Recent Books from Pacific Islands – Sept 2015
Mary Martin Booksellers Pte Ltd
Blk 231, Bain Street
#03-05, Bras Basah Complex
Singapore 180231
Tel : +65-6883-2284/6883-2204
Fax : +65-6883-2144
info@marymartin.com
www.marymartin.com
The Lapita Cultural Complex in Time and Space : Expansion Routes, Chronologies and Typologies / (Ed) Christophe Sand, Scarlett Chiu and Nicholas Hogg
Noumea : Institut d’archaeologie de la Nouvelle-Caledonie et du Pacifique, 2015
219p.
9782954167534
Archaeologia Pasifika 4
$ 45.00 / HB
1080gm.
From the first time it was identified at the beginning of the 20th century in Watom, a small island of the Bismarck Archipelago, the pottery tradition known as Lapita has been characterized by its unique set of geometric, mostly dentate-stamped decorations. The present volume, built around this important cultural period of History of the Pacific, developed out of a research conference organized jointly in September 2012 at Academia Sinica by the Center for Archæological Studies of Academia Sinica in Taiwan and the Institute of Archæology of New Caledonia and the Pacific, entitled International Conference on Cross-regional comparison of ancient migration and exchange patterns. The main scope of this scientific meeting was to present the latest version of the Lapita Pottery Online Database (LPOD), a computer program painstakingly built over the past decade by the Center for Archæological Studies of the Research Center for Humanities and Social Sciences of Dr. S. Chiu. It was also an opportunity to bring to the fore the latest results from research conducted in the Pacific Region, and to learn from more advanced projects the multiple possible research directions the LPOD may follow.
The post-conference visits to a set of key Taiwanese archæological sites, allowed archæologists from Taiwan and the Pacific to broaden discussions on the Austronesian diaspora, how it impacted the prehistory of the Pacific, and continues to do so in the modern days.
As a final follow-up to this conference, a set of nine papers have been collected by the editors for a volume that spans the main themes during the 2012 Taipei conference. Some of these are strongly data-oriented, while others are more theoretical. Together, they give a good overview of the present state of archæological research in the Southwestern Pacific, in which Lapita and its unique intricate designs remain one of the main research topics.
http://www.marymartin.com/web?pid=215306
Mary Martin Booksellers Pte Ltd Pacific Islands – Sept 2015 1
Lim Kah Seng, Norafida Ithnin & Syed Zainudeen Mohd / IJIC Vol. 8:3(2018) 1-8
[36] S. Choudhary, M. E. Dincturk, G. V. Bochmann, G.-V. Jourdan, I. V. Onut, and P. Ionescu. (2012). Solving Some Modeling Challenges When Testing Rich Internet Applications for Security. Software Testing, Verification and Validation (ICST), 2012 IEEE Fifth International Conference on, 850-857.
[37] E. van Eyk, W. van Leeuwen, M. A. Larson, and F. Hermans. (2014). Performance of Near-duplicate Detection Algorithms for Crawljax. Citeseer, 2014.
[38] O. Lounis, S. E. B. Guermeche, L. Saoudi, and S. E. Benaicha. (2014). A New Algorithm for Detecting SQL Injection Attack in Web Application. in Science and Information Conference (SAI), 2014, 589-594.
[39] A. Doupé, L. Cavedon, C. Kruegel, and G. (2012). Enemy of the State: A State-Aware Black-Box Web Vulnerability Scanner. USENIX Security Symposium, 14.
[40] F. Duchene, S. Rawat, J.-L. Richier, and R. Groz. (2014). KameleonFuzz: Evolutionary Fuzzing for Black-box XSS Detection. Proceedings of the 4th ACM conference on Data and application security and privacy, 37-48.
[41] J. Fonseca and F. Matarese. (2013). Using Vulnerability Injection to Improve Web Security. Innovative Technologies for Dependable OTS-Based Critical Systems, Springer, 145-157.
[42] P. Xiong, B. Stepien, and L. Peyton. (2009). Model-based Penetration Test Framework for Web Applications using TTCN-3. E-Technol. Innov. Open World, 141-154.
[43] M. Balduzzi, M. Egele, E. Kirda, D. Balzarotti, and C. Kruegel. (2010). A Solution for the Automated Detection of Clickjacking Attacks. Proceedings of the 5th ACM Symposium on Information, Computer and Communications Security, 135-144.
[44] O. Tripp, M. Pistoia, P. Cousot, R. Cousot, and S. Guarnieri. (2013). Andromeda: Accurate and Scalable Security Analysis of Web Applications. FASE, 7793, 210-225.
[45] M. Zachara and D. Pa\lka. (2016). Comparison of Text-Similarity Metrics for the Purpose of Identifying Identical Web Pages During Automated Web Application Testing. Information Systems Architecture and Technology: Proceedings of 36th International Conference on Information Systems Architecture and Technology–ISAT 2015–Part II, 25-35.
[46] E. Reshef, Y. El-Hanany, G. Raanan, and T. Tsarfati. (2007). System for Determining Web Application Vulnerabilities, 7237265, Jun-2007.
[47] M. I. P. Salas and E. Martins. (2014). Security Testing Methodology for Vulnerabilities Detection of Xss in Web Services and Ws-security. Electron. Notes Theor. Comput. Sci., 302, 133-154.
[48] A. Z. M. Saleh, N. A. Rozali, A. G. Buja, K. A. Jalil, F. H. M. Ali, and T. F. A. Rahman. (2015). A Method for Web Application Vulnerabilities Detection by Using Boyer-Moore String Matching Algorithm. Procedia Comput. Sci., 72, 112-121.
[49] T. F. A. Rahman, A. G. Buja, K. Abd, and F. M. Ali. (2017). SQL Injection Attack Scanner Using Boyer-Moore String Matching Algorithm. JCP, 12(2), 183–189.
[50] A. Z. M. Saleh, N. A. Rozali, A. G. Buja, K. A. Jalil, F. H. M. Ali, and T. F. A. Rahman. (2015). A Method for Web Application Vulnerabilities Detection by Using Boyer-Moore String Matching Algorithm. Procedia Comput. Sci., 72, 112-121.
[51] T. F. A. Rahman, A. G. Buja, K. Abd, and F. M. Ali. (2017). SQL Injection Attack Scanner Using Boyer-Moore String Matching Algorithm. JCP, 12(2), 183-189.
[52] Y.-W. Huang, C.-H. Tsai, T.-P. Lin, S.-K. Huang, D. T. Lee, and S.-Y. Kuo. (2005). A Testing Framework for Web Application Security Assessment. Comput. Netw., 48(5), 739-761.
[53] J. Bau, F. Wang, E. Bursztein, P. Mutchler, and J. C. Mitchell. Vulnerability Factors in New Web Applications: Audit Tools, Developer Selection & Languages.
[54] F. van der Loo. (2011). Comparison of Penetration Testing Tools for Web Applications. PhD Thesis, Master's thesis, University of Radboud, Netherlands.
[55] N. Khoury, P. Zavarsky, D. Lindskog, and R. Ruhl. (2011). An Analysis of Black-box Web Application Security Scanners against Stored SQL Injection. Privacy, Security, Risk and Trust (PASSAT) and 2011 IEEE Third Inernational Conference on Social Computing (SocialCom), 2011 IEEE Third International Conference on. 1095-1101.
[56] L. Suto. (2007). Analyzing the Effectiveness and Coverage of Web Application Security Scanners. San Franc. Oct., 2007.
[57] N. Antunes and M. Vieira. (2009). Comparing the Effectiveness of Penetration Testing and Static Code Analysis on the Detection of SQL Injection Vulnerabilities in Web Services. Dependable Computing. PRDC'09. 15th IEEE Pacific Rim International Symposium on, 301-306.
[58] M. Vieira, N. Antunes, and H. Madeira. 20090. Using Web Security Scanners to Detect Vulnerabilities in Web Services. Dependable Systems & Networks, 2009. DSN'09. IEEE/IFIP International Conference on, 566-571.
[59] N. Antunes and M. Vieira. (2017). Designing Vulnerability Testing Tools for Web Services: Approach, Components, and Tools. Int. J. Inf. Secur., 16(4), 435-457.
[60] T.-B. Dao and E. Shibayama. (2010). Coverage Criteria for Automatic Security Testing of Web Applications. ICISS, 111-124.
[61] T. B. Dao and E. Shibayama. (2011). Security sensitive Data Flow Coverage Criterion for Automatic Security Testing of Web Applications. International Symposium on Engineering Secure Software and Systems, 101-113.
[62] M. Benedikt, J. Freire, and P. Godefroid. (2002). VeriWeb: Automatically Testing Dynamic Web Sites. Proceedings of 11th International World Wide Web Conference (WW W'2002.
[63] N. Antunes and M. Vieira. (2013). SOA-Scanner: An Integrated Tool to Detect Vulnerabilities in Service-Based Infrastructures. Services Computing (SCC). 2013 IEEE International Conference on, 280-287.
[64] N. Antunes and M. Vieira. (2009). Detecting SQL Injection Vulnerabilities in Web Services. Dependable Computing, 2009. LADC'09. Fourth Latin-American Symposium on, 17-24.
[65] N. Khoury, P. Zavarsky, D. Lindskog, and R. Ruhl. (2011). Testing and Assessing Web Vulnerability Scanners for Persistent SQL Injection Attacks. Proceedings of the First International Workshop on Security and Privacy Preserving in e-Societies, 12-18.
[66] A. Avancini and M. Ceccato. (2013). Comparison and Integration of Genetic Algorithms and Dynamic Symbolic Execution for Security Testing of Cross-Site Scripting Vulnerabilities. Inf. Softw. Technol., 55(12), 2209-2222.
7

__Task goal__
Would you restate word for word every line from the one holding "[65] N. Khoury, P." to the end of the entries, both ends included?

__Output__
[65] N. Khoury, P. Zavarsky, D. Lindskog, and R. Ruhl. (2011). Testing and Assessing Web Vulnerability Scanners for Persistent SQL Injection Attacks. Proceedings of the First International Workshop on Security and Privacy Preserving in e-Societies, 12-18.
[66] A. Avancini and M. Ceccato. (2013). Comparison and Integration of Genetic Algorithms and Dynamic Symbolic Execution for Security Testing of Cross-Site Scripting Vulnerabilities. Inf. Softw. Technol., 55(12), 2209-2222.
7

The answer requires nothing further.